• **REQUIRED ACTION**
Count the lines in the records below that contain the string "가능합니다", with case counting, and give only the number.

-*-

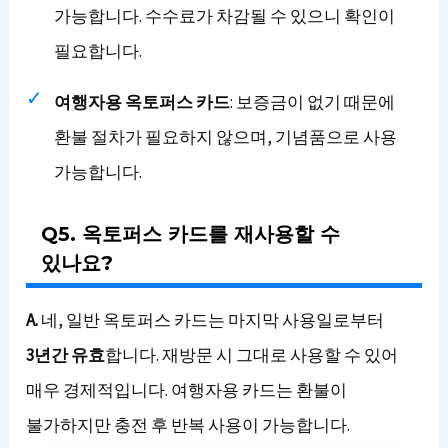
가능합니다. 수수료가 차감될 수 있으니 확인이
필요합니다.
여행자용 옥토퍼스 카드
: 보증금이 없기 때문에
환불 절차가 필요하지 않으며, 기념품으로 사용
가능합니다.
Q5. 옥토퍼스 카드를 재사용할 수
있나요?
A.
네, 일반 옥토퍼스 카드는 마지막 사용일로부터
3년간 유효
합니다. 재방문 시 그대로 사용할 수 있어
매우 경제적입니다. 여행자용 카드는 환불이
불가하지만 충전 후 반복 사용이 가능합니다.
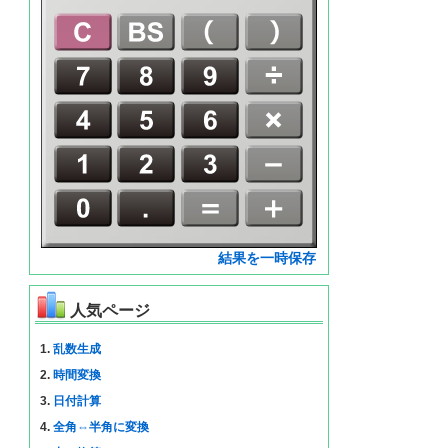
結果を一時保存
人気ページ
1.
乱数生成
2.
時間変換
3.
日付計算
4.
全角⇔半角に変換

-*-

• **RESPONSE**
3